Javanese dangdut pop music flowed from the speaker of the cheap tape player, the softly wailing vocal counterpointing the heavy drum rhythm. The only other sound in the night was the thump and creak of the rafted motor launches as they butted together in the low swells. Aboard the small craft, the members of the Bugis raider party each found his own way of working off his pre-assault tensions.
The younger men checked and rechecked their weapons, jacking actions open and shut, thumbing dip-spring tensions, and giving knife edges a final unneeded honing. The older men, the veterans, their arms long before made ready, sat in the darkness puffing clove kretek cigarettes. Some studied the distant city skyglow over Balembeng on the southern tip of Sumatra, remembering past raids and past glories. Others lay across the boat thwarts and gazed up at the mariner’s stars as their ancestors had done for a thousand years.
Hayam Mangkurat, the raid leader and prizemaster, sat in the stern of the lead boat and lifted a set of powerful Korean-made binoculars to his eyes and studied the running lights of the approaching freighter.
This one was nervous. It had veered sharply to the westward upon exiting from the Selat Sunda, leaving the standard shipping lanes. It was steaming hard now, hastening for the safety of the open ocean.
This captain had evaded interception twice before using these tactics, but now he had used them once too often. The eyes of the raja samudra were wide. Before Mangkurat’s clan had sailed on this raid, the sea king’s agents had whispered to them not only secrets of the freighter’s cargo but of the course it would sail and where best the strike could be made.

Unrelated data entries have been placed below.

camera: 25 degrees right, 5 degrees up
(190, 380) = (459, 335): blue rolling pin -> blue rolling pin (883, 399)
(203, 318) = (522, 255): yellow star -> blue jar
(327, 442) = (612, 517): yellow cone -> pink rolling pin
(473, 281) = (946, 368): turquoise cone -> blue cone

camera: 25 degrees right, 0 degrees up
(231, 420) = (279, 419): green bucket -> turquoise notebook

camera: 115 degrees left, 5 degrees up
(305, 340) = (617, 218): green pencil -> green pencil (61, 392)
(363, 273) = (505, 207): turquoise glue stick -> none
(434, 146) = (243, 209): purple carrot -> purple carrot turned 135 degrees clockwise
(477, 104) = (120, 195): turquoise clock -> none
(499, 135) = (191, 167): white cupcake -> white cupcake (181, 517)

Carefully, Mangkurat set the binoculars aside. After a lifetime at sea and a quarter century of raiding, his night vision was still keen and his sailor’s judgment still solid. Still, it was easier to use the binoculars.
Much else was easier since the coming of the raja samudra. When he had sailed as a boy on his first raid, Mangkurat had carried nothing but a salt-rusted parang. Now there was a powerful new automatic pistol at his belt. There were new engines for the boats as well, and radios to link them together. There was food and medicine and other such luxuries for the village and money to buy peace from the polisi and military and respect from the Javanese politicians.

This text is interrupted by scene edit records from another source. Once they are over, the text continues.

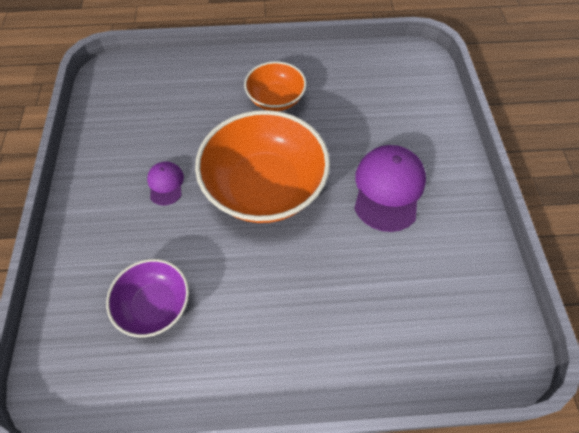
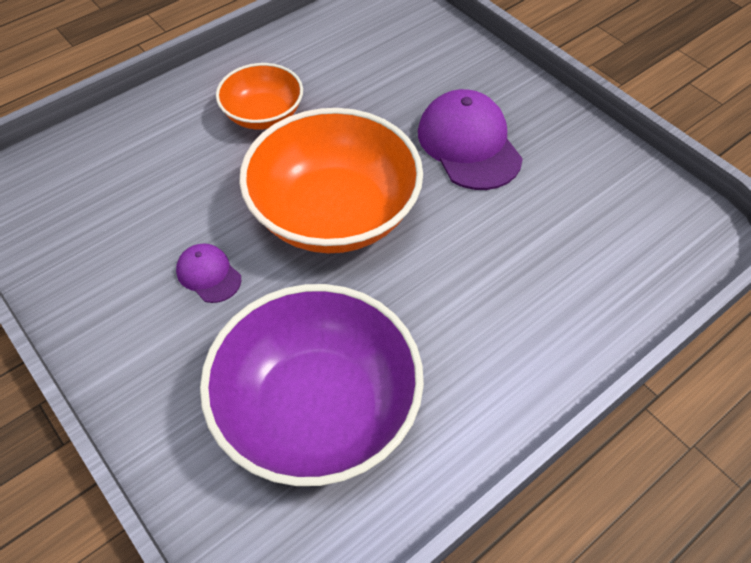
camera: 35 degrees left, 5 degrees down
(155, 305) = (317, 409): purple bowl -> purple bowl, size x1.83

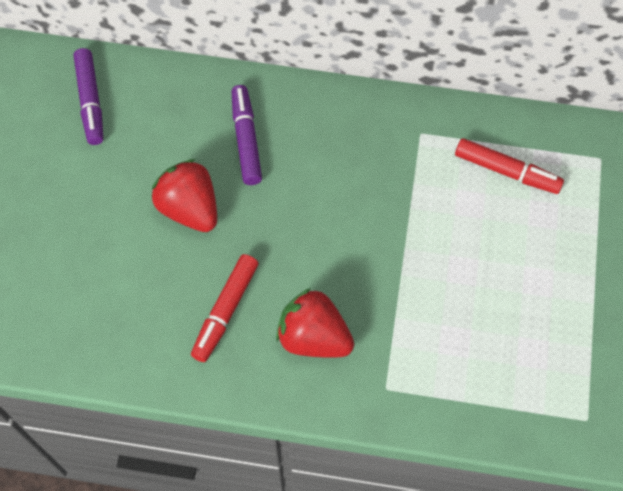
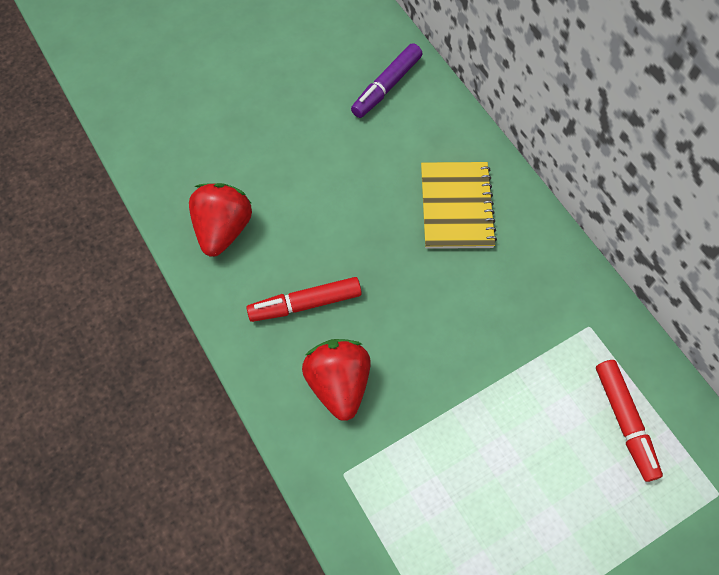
camera: 50 degrees right, 0 degrees up
(190, 209) = (364, 214): red strawberry -> red strawberry (223, 229)
(246, 140) = (456, 207): purple marker -> yellow notebook

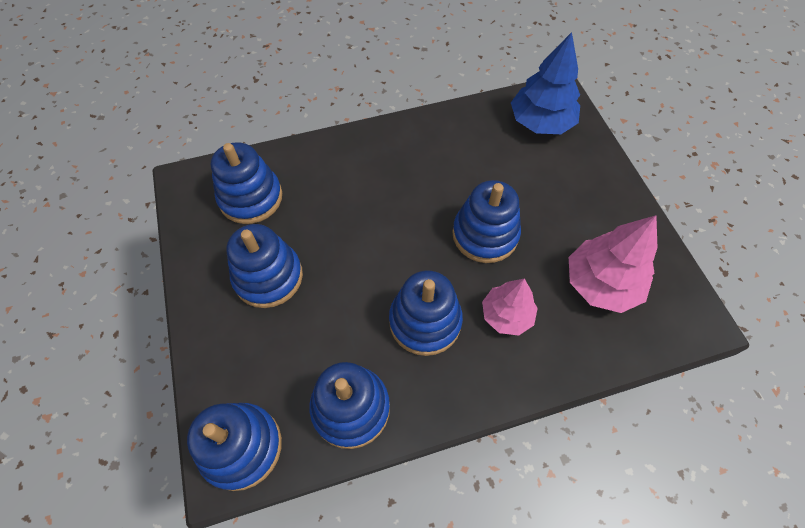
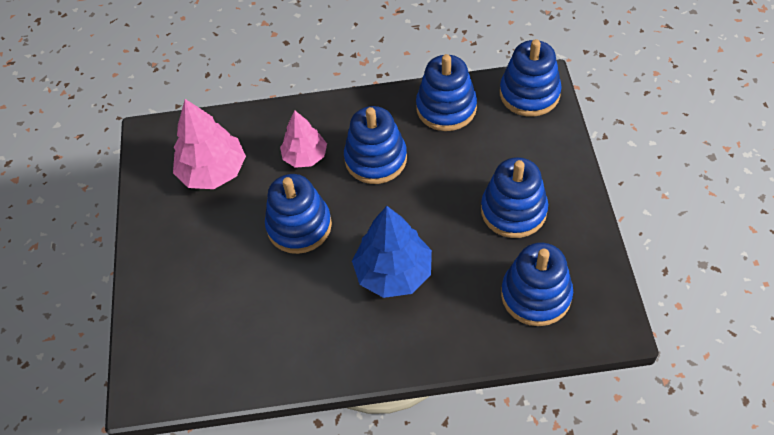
camera: 165 degrees left, 5 degrees down
(541, 122) = (185, 351): blue tree -> blue tree (393, 273)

Most importantly, there was knowledge. Knowledge of which big ships have cargo worth claiming, and of where it could be sold for a decent profit. The sea king took his share, but the share was just for the return.

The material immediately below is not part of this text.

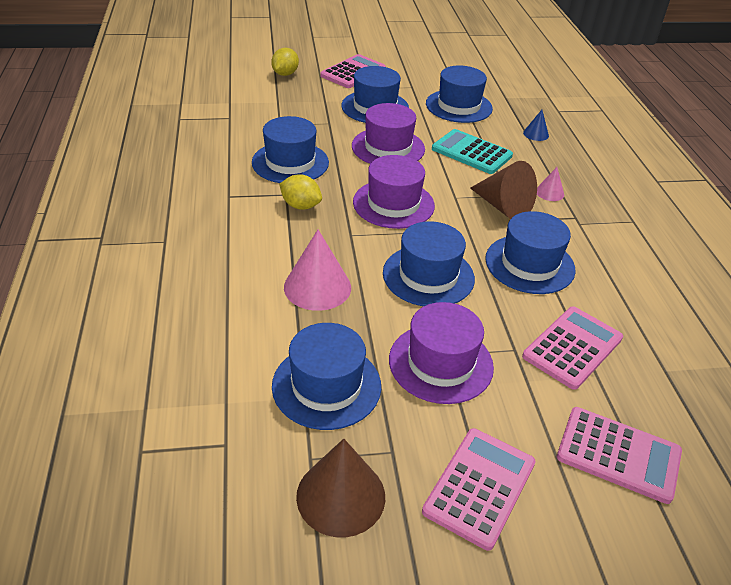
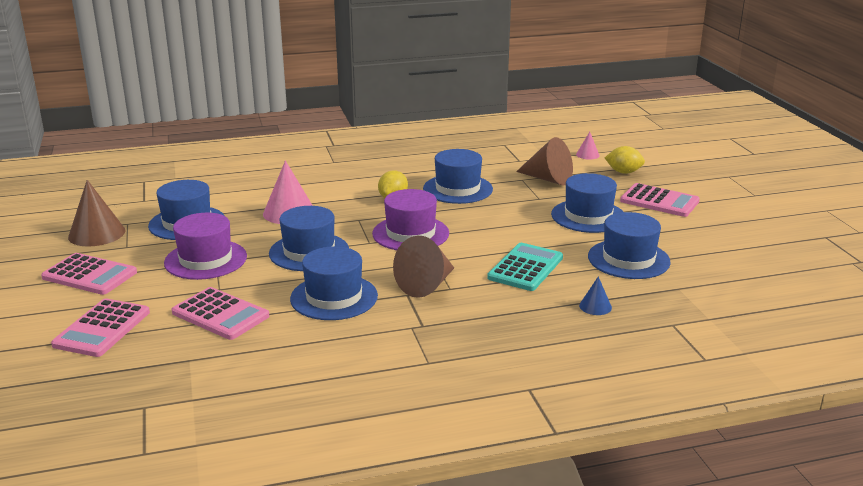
camera: 85 degrees right, 15 degrees down
(285, 111) = (548, 179): none -> brown cone
(388, 147) = (509, 226): purple hat -> none
(549, 192) = (465, 311): pink cone -> pink cone (587, 155)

Mangkurat lifted the night glasses again. The target was holding its course and standing in closer steadily. He could make out the flash of white foam at the base of its cutwater now.
Could anything be gained by waiting further? No, it was time.
“Ayo!”
The play of the dangdut terminated abruptly. Mooring lines were cast off and the boats were shoved apart. Canvas covers were peeled back from the machine guns in the bows, and cartridge belts gleamed brassily. Electric starters whined and the primed and pre-warmed outboard engines snarled to life.